EXCERPTED DATA section start

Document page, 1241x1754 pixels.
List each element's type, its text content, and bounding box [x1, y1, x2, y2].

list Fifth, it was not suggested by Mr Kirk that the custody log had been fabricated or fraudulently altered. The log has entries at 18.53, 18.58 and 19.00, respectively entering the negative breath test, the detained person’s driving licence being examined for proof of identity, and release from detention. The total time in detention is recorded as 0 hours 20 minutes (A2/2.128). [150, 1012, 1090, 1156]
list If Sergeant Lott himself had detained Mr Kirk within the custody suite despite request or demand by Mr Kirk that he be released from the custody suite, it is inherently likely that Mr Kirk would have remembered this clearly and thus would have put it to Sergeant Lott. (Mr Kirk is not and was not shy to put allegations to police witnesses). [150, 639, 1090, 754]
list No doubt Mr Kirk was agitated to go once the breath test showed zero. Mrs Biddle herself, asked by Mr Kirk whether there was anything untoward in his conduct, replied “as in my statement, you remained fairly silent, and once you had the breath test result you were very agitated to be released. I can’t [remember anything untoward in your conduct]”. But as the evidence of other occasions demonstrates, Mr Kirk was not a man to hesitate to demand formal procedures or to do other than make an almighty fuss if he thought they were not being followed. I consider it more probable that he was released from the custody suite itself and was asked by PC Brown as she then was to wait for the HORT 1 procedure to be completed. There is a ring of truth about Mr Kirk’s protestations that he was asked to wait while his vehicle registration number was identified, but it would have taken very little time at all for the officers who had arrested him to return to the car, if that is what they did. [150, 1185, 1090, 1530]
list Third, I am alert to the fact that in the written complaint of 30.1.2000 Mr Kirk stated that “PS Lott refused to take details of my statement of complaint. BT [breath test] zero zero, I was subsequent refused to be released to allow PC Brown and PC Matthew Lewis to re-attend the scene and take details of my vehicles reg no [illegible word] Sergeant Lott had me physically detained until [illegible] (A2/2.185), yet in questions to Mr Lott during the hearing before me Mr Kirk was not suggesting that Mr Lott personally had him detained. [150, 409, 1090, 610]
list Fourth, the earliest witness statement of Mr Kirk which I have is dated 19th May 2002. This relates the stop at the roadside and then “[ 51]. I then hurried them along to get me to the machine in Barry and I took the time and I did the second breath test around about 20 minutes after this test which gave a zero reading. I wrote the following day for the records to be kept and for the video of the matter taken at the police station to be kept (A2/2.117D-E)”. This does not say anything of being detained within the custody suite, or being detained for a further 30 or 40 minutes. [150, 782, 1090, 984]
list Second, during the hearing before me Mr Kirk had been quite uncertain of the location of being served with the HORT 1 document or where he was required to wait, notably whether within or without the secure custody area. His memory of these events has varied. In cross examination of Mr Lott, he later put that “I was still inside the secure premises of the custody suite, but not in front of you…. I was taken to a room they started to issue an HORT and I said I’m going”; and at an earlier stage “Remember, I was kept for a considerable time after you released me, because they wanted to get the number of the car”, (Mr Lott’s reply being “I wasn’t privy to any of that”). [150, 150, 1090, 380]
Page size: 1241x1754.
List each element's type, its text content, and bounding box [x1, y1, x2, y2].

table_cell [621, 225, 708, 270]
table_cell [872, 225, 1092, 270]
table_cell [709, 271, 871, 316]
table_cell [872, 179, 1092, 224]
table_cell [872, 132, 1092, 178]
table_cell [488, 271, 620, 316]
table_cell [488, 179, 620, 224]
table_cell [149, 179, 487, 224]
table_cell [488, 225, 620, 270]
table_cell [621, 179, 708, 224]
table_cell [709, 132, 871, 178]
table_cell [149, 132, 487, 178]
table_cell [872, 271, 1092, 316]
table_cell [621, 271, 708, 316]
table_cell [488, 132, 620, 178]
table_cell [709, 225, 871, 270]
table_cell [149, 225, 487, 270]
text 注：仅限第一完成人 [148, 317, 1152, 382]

EXCERPTED DATA section end

* [WORK TO COMPLETE]
Only the stretch of lines that begins with the one holding "table_cell [621, 179, 708, 224]" and ends with the last line above belongs in the answer; please write it out exactly.

* [EXPECTED ANSWER]
table_cell [621, 179, 708, 224]
table_cell [709, 132, 871, 178]
table_cell [149, 132, 487, 178]
table_cell [872, 271, 1092, 316]
table_cell [621, 271, 708, 316]
table_cell [488, 132, 620, 178]
table_cell [709, 225, 871, 270]
table_cell [149, 225, 487, 270]
text 注：仅限第一完成人 [148, 317, 1152, 382]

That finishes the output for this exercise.